Now you're ready to start your first graphics diagnostics session. In Visual Studio, on the main menu, choose Debug, Graphics, Start Diagnostics, or just press Alt+F5. This starts your app under Graphics Diagnostics and displays the diagnostics session windows in Visual Studio.


If you're running your app on Windows 10 and haven't installed the optional Graphics Tools feature yet, you'll be prompted to do so now. You must install it before you can use Graphics Diagnostics on Windows 10.

3 - Capture Frames

You're ready to capture frames as soon as your app starts.

To capture single frames
  • In Visual Studio, choose the Capture Frame button from the Graphics toolbar or diagnostics session window. Or, if your app has focus, just press Print Screen.
To capture a sequence of frames
  • In Visual Studio, in the diagnostic session window, set Frames to capture to the number of frames you want to capture in sequence, then capture the sequence by using any of the methods you described above to capture single frames.

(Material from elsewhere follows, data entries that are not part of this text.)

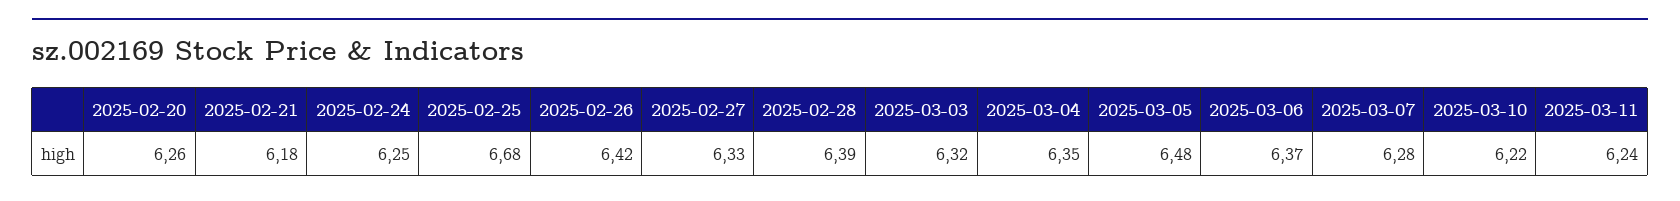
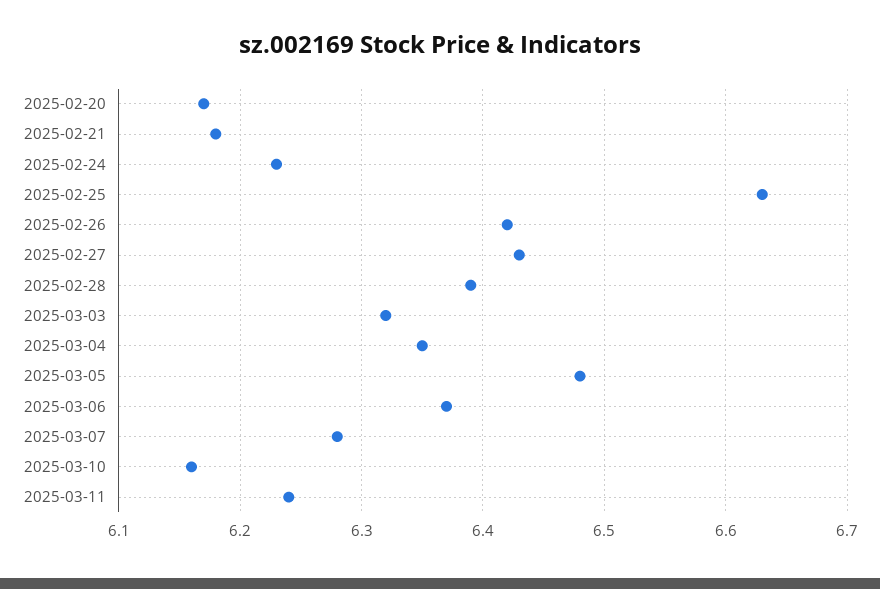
  {
-   "2025-02-20": 6.26,
+   "2025-02-20": 6.17,
    "2025-02-21": 6.18,
-   "2025-02-24": 6.25,
+   "2025-02-24": 6.23,
-   "2025-02-25": 6.68,
+   "2025-02-25": 6.63,
    "2025-02-26": 6.42,
-   "2025-02-27": 6.33,
+   "2025-02-27": 6.43,
    "2025-02-28": 6.39,
    "2025-03-03": 6.32,
    "2025-03-04": 6.35,
    "2025-03-05": 6.48,
    "2025-03-06": 6.37,
    "2025-03-07": 6.28,
-   "2025-03-10": 6.22,
+   "2025-03-10": 6.16,
    "2025-03-11": 6.24
  }

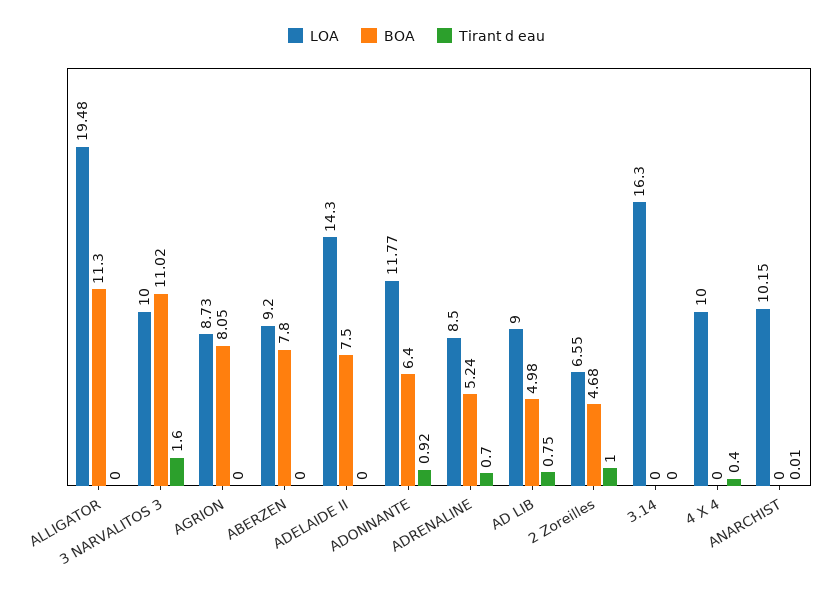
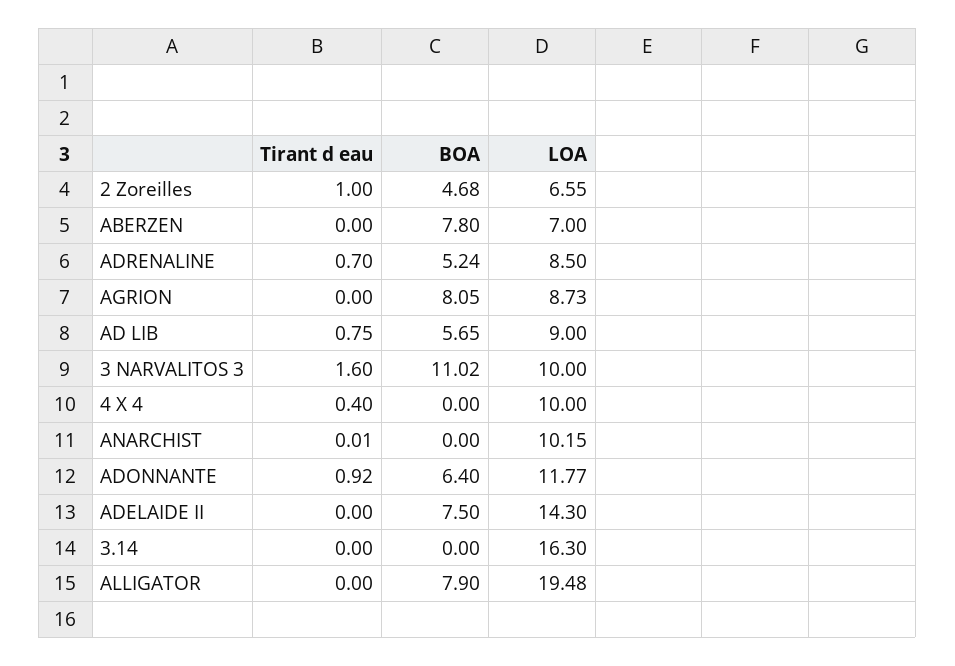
  {
    "LOA": {
      "ALLIGATOR": 19.48,
      "3 NARVALITOS 3": 10,
      "AGRION": 8.73,
-     "ABERZEN": 9.2,
+     "ABERZEN": 7,
      "ADELAIDE II": 14.3,
      "ADONNANTE": 11.77,
      "ADRENALINE": 8.5,
      "AD LIB": 9,
      "2 Zoreilles": 6.55,
      "3.14": 16.3,
      "4 X 4": 10,
      "ANARCHIST": 10.15
    },
    "BOA": {
-     "ALLIGATOR": 11.3,
+     "ALLIGATOR": 7.9,
      "3 NARVALITOS 3": 11.02,
      "AGRION": 8.05,
      "ABERZEN": 7.8,
      "ADELAIDE II": 7.5,
      "ADONNANTE": 6.4,
      "ADRENALINE": 5.24,
-     "AD LIB": 4.98,
+     "AD LIB": 5.65,
      "2 Zoreilles": 4.68,
      "3.14": 0,
      "4 X 4": 0,
      "ANARCHIST": 0
    },
    "Tirant d eau": {
      "ALLIGATOR": 0,
      "3 NARVALITOS 3": 1.6,
      "AGRION": 0,
      "ABERZEN": 0,
      "ADELAIDE II": 0,
      "ADONNANTE": 0.92,
      "ADRENALINE": 0.7,
      "AD LIB": 0.75,
      "2 Zoreilles": 1,
      "3.14": 0,
      "4 X 4": 0.4,
      "ANARCHIST": 0.01
    }
  }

    To capture single frames again, set Frames to capture to 1.

    When you're done capturing frames just exit the app or choose the Stop button from the Graphics toolbar or diagnostic session window.

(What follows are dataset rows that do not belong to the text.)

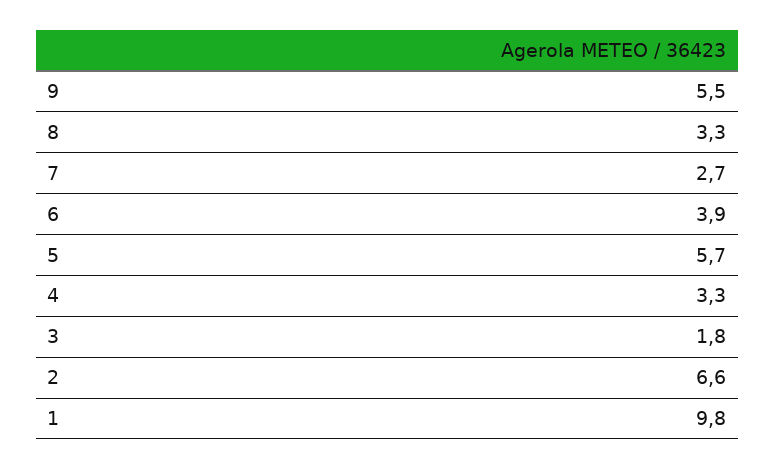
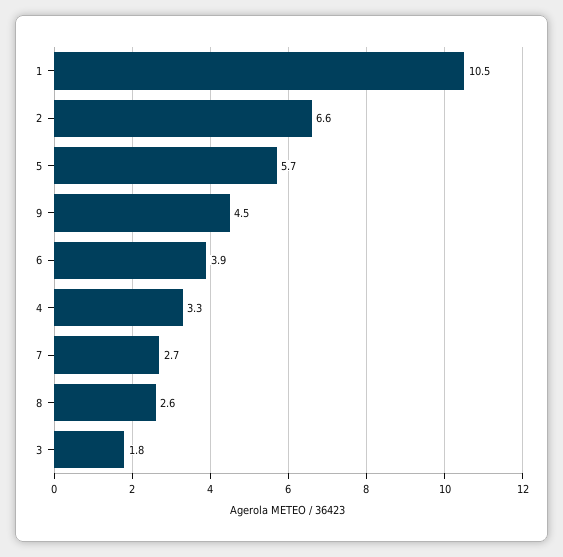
  {
-   "9": 5.5,
+   "9": 4.5,
-   "8": 3.3,
+   "8": 2.6,
    "7": 2.7,
    "6": 3.9,
    "5": 5.7,
    "4": 3.3,
    "3": 1.8,
    "2": 6.6,
-   "1": 9.8
+   "1": 10.5
  }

4 – Examine captured frames in the Graphics Analyzer

Now you're ready to examine the frames you just captured. To start analyzing a frame, choose the frame number of the frame you want to examine from the diagnostic session window. This opens the frame in the Graphics Analyzer, where you can use the Graphics Diagnostics tools to examine how your app uses Direct3D to track down rendering problems, or use the Frame Analysis tool to understand its performance.

If you selected the wrong frame from the diagnostic session window or you want to examine a different frame you can select a new one from the Graphics Analyzer. On the Render Target tab of the graphics log window, under the render target image, expand the Frame List and then choose a different frame to examine.